[Start of section]

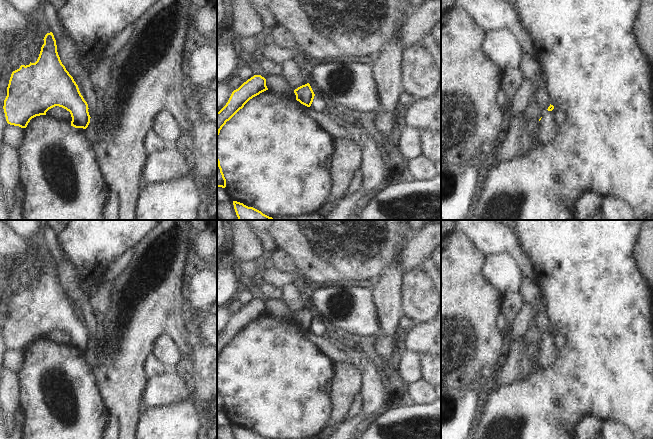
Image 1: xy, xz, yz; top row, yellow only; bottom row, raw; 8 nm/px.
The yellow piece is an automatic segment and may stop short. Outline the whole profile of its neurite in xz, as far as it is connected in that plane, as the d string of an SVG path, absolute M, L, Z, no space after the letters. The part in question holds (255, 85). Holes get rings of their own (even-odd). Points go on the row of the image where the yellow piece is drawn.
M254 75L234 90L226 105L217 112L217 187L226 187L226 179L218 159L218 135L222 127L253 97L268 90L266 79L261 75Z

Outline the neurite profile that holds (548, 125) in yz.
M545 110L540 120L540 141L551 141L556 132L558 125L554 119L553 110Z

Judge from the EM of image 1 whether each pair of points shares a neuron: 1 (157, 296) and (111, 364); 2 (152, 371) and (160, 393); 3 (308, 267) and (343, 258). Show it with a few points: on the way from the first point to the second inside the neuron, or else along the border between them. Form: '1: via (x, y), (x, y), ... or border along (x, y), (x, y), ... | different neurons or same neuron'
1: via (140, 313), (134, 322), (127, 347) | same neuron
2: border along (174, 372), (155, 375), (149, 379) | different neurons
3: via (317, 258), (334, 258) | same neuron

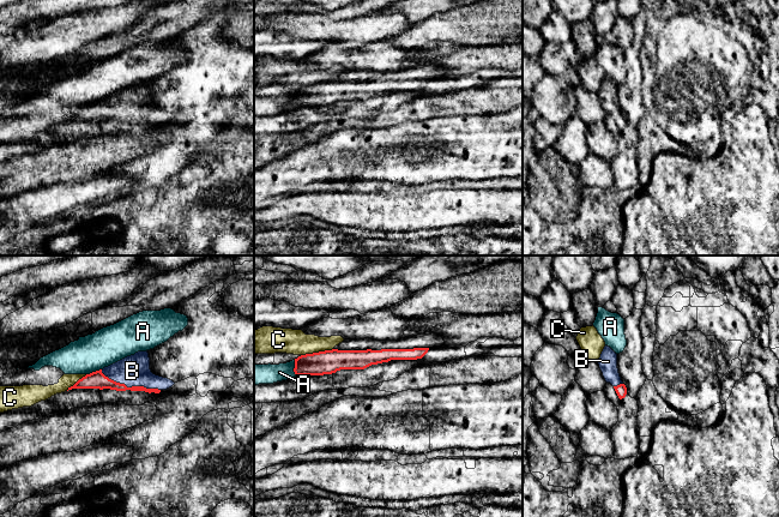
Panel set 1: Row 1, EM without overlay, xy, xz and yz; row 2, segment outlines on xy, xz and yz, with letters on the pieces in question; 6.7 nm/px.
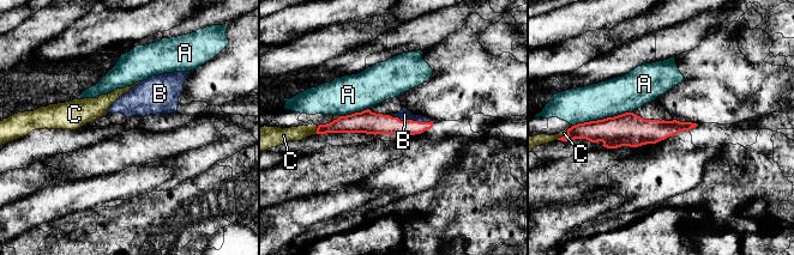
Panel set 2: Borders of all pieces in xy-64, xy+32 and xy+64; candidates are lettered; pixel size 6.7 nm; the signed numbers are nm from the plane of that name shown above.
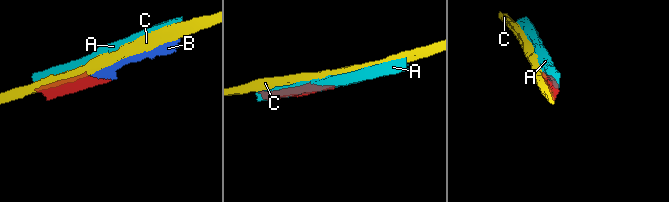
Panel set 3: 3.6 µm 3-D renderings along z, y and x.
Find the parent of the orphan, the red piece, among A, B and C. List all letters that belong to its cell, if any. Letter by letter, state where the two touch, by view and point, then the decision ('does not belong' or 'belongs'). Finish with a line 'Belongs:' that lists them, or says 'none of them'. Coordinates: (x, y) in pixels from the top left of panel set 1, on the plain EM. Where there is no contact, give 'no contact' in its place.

[End of section]

▶ What is expected: Give back the entries above exactly as they stand. Leave the images out.

▶ Response area:
Image 1: xy, xz, yz; top row, yellow only; bottom row, raw; 8 nm/px.
The yellow piece is an automatic segment and may stop short. Outline the whole profile of its neurite in xz, as far as it is connected in that plane, as the d string of an SVG path, absolute M, L, Z, no space after the letters. The part in question holds (255, 85). Holes get rings of their own (even-odd). Points go on the row of the image where the yellow piece is drawn.
M254 75L234 90L226 105L217 112L217 187L226 187L226 179L218 159L218 135L222 127L253 97L268 90L266 79L261 75Z

Outline the neurite profile that holds (548, 125) in yz.
M545 110L540 120L540 141L551 141L556 132L558 125L554 119L553 110Z

Judge from the EM of image 1 whether each pair of points shares a neuron: 1 (157, 296) and (111, 364); 2 (152, 371) and (160, 393); 3 (308, 267) and (343, 258). Show it with a few points: on the way from the first point to the second inside the neuron, or else along the border between them. Form: '1: via (x, y), (x, y), ... or border along (x, y), (x, y), ... | different neurons or same neuron'
1: via (140, 313), (134, 322), (127, 347) | same neuron
2: border along (174, 372), (155, 375), (149, 379) | different neurons
3: via (317, 258), (334, 258) | same neuron

Panel set 1: Row 1, EM without overlay, xy, xz and yz; row 2, segment outlines on xy, xz and yz, with letters on the pieces in question; 6.7 nm/px.
Panel set 2: Borders of all pieces in xy-64, xy+32 and xy+64; candidates are lettered; pixel size 6.7 nm; the signed numbers are nm from the plane of that name shown above.
Panel set 3: 3.6 µm 3-D renderings along z, y and x.
Find the parent of the orphan, the red piece, among A, B and C. List all letters that belong to its cell, if any. Letter by letter, state where the two touch, by view and point, then the decision ('does not belong' or 'belongs'). Finish with a line 'Belongs:' that lists them, or says 'none of them'. Coordinates: (x, y) in pixels from the top left of panel set 1, on the plain EM. Where there is no contact, give 'no contact' in its place.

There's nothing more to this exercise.